Network Interface Cards
A minimum of one 1 Gbps Network Interface Cards, although it is recommended to use at least two NICs in a production environment. Use additional network interface cards for bonded interfaces or to delegate tagged VLAN traffic. It is recommended to use a 10 Gbps interface for storage node, especially if creating an OpenStack Platform environment that serves a high volume of traffic.
Power Management
Each Controller node requires a supported power management interface, such as an Intelligent Platform Management Interface (IPMI) functionality, on the motherboard of the server.
Image Properties
To help improve Red Hat Ceph Storage block device performance, you can configure the Glance image to use the virtio-scsi driver. For more information about recommended image properties for images, see Congfiguring Glance in the Red Hat Ceph Storage documentation.

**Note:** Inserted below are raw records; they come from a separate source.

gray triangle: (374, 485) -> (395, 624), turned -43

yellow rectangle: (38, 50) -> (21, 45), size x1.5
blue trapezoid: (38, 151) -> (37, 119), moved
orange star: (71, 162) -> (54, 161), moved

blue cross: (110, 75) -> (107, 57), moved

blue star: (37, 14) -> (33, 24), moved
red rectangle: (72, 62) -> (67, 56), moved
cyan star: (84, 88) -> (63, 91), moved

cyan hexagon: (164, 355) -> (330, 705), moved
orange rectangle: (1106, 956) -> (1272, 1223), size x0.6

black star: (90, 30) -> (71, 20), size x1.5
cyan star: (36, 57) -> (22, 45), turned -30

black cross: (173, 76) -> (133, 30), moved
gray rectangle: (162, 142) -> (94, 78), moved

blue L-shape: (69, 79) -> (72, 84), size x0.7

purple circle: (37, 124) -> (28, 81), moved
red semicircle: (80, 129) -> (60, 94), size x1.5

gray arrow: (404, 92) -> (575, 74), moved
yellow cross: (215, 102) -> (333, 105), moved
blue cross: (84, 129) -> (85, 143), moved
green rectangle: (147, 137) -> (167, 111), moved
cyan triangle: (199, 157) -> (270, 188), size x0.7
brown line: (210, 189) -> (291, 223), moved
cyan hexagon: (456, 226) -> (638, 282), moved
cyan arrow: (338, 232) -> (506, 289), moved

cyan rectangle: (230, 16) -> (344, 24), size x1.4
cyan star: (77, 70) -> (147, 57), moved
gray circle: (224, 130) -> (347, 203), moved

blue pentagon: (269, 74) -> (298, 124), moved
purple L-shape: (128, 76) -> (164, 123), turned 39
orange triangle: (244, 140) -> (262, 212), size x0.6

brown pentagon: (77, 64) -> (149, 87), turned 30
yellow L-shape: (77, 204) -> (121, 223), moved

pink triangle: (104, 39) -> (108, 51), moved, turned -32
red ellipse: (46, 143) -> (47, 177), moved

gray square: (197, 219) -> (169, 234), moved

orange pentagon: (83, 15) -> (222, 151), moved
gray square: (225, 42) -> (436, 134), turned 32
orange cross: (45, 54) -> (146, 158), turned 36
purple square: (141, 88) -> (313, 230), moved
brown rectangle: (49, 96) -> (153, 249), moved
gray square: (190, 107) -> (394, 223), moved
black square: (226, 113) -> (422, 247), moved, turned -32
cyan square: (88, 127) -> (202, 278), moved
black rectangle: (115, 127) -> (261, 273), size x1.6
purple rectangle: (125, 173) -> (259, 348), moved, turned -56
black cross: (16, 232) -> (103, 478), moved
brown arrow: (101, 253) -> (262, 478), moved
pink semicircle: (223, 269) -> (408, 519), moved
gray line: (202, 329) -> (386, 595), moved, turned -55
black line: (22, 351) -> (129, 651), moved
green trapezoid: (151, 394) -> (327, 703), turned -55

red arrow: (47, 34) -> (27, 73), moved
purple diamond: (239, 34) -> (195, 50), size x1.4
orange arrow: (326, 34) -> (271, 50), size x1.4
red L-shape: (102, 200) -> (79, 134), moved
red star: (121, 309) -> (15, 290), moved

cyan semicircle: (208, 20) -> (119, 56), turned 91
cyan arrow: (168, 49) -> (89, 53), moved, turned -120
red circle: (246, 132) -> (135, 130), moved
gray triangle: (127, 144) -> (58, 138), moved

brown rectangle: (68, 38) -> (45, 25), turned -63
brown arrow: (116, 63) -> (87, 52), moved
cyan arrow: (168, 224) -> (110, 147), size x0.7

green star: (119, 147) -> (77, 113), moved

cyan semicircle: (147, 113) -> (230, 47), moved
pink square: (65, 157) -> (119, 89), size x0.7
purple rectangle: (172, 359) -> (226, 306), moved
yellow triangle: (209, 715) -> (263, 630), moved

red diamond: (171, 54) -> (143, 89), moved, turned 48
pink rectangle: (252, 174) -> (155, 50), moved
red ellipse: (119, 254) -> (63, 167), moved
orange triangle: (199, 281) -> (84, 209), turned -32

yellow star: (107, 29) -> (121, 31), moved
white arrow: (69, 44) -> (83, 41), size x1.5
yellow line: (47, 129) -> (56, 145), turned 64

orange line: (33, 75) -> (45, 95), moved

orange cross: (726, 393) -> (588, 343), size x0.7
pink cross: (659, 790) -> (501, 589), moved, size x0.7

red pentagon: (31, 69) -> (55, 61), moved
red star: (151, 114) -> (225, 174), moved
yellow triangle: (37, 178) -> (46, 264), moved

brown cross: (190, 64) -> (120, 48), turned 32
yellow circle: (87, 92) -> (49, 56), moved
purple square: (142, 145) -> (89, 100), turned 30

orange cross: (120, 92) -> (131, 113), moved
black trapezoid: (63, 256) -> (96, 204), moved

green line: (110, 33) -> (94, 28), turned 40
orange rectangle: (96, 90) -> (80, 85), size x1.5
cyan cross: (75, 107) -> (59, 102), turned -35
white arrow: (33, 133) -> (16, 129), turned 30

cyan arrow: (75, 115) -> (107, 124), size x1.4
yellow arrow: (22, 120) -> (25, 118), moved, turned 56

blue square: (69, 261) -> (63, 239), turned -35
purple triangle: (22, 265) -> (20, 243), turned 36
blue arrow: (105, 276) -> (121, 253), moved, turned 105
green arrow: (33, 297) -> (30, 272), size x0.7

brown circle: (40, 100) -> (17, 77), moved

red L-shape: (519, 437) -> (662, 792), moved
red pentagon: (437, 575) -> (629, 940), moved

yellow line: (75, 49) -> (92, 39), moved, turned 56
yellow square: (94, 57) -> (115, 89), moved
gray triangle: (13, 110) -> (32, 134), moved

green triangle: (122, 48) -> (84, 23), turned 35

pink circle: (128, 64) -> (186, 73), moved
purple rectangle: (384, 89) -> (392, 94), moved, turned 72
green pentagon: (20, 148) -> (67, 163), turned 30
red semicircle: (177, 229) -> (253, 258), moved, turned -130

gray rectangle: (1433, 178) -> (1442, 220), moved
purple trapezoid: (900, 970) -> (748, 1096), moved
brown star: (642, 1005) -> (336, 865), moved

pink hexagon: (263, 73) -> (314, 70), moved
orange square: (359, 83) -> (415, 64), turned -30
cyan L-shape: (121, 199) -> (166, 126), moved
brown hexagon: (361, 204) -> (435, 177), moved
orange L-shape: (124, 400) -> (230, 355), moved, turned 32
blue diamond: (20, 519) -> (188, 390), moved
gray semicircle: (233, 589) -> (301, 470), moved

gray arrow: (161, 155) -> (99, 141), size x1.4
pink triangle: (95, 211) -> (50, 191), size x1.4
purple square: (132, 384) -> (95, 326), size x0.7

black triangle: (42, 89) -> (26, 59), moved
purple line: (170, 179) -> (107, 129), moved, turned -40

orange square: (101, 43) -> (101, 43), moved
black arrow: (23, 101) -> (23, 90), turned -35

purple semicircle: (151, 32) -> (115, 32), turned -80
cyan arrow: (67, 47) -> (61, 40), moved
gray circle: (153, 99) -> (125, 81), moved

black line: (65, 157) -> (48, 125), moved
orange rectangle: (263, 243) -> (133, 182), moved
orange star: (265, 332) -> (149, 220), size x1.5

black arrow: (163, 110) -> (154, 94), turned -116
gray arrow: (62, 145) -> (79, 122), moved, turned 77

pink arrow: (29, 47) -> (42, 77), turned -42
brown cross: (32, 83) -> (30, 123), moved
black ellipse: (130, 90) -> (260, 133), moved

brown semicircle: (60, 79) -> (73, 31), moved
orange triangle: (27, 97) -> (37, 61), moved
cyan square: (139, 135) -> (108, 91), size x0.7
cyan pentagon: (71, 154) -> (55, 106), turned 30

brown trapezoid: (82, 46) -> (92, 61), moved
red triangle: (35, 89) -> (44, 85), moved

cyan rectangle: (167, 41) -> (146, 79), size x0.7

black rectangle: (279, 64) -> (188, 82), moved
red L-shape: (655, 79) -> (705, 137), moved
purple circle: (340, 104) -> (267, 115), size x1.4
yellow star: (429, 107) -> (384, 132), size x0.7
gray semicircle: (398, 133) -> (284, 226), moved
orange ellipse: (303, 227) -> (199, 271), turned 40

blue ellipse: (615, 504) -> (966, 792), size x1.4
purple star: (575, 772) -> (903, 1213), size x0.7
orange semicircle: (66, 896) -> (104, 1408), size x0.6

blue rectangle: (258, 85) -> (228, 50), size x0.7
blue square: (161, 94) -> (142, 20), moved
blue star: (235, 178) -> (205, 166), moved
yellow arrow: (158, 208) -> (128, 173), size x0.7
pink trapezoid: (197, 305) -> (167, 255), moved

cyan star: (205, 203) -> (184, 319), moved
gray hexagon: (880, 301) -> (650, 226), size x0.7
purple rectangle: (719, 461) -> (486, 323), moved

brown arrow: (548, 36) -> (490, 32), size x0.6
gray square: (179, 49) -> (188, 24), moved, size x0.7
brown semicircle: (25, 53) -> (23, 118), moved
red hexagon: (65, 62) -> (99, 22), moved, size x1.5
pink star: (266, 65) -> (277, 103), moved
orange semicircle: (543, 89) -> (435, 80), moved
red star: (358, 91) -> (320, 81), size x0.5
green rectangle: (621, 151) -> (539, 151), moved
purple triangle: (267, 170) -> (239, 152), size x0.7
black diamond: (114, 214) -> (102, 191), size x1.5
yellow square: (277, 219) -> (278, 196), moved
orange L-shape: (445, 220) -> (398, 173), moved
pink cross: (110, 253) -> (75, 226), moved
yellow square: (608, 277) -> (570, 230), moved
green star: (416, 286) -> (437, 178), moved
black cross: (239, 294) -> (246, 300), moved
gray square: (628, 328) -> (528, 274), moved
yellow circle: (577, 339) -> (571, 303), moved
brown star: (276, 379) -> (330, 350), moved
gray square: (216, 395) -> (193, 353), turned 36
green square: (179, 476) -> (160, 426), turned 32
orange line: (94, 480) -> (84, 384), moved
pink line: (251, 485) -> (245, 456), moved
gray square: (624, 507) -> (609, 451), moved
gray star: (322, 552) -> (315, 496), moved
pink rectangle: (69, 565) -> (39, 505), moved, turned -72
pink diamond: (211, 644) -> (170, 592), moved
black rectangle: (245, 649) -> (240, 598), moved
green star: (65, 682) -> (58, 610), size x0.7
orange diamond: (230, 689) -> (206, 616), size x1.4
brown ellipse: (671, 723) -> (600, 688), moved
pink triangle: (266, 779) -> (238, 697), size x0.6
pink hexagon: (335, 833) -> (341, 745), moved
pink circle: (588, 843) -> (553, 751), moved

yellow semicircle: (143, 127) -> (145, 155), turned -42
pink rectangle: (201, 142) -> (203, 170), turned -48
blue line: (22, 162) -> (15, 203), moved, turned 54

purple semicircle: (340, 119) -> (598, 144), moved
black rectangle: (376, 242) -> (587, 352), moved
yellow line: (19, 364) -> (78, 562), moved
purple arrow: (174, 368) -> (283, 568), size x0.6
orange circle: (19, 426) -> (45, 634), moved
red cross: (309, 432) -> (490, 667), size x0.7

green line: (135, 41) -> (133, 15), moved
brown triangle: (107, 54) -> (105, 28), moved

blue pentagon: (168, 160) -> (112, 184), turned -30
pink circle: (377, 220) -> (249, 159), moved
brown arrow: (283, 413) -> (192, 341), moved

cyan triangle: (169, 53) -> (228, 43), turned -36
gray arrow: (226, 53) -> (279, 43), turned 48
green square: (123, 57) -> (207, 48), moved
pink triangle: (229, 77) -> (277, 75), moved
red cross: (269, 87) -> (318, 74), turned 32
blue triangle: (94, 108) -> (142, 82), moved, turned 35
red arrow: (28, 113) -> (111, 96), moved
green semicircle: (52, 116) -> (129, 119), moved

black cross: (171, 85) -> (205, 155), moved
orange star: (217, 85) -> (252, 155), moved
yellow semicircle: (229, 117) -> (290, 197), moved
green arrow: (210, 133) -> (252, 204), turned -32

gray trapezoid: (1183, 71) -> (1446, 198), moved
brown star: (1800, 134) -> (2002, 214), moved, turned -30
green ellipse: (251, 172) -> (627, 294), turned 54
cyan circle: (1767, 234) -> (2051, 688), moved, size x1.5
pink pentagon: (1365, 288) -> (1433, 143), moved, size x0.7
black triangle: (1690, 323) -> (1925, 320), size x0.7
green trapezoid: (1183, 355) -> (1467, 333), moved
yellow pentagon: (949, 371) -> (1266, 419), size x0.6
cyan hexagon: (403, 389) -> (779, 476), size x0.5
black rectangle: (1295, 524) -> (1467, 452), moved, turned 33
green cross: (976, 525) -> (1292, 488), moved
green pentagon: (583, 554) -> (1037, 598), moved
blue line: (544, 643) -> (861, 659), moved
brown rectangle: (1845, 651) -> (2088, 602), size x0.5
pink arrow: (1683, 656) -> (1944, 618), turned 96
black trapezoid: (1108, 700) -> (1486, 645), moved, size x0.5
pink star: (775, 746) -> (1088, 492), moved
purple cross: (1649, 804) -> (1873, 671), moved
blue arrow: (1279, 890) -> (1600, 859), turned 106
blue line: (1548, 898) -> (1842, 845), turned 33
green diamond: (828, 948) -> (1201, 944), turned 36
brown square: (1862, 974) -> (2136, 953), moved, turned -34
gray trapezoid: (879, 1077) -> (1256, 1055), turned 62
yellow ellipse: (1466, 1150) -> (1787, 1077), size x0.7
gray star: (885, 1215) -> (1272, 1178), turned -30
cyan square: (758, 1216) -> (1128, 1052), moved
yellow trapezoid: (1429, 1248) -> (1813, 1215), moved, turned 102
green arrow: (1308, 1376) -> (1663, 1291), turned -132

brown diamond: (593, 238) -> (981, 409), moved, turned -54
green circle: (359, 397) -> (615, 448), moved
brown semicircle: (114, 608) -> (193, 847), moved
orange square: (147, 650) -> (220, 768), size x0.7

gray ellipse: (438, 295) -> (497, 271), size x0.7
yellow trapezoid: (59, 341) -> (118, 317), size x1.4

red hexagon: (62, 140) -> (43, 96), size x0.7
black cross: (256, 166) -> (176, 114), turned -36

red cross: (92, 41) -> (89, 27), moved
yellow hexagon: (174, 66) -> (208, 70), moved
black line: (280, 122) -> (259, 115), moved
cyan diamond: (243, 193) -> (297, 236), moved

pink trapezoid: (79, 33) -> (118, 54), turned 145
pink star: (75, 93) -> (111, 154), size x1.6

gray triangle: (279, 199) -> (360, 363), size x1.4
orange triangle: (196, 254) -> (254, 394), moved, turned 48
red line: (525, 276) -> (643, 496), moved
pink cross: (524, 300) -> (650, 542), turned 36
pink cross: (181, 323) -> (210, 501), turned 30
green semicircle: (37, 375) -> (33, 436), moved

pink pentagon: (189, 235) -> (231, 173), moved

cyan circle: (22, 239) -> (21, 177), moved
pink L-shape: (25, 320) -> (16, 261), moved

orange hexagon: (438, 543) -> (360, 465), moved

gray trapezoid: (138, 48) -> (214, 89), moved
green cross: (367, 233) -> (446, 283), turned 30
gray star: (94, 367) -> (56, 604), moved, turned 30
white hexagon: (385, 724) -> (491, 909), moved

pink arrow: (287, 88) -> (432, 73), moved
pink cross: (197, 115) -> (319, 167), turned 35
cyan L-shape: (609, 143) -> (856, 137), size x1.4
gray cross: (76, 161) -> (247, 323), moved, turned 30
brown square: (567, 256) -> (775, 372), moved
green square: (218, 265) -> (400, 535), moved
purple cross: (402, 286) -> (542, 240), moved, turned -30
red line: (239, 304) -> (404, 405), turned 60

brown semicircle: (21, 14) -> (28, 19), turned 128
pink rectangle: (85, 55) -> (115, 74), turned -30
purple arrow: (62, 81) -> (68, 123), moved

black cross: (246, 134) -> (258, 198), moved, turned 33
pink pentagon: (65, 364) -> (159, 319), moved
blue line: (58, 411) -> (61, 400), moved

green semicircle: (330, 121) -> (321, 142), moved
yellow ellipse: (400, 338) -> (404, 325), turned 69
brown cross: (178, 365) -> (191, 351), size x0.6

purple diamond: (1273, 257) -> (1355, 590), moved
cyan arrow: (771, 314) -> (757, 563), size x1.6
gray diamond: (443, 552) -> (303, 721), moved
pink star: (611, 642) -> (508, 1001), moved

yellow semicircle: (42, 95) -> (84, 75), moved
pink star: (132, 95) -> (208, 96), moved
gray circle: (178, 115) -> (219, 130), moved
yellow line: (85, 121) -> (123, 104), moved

This guide also requires the following:


The Ceph Monitor service is installed on the overcloud Controller nodes. This means that you must provide adequate resources to alleviate performance issues. Ensure that the Controller nodes in your environment use at least 16 GB of RAM for memory and solid-state drive (SSD) storage for the Ceph monitor data. For a medium to large Ceph installation, provide at least 500 GB of Ceph monitor data. This space is necessary to avoid levelDB growth if the cluster becomes unstable.

1.4. Additional resources

The /usr/share/openstack-tripleo-heat-templates/environments/ceph-ansible/ceph-ansible.yaml environment file instructs the director to use playbooks derived from the ceph-ansible project. These playbooks are installed in /usr/share/ceph-ansible/ of the undercloud. In particular, the following file lists all the default settings applied by the playbooks:

  • /usr/share/ceph-ansible/group_vars/all.yml.sample

Although ceph-ansible uses playbooks to deploy containerized Ceph Storage, do not edit these files to customize your deployment. Instead, use heat environment files to override the defaults set by these playbooks. If you edit the ceph-ansible playbooks directly, your deployment fails.

For information about the default settings applied by director for containerized Ceph Storage, see the heat templates in /usr/share/openstack-tripleo-heat-templates/deployment/ceph-ansible.


Reading these templates requires a deeper understanding of how environment files and Heat templates work in director. See Understanding Heat Templates and Environment Files for reference.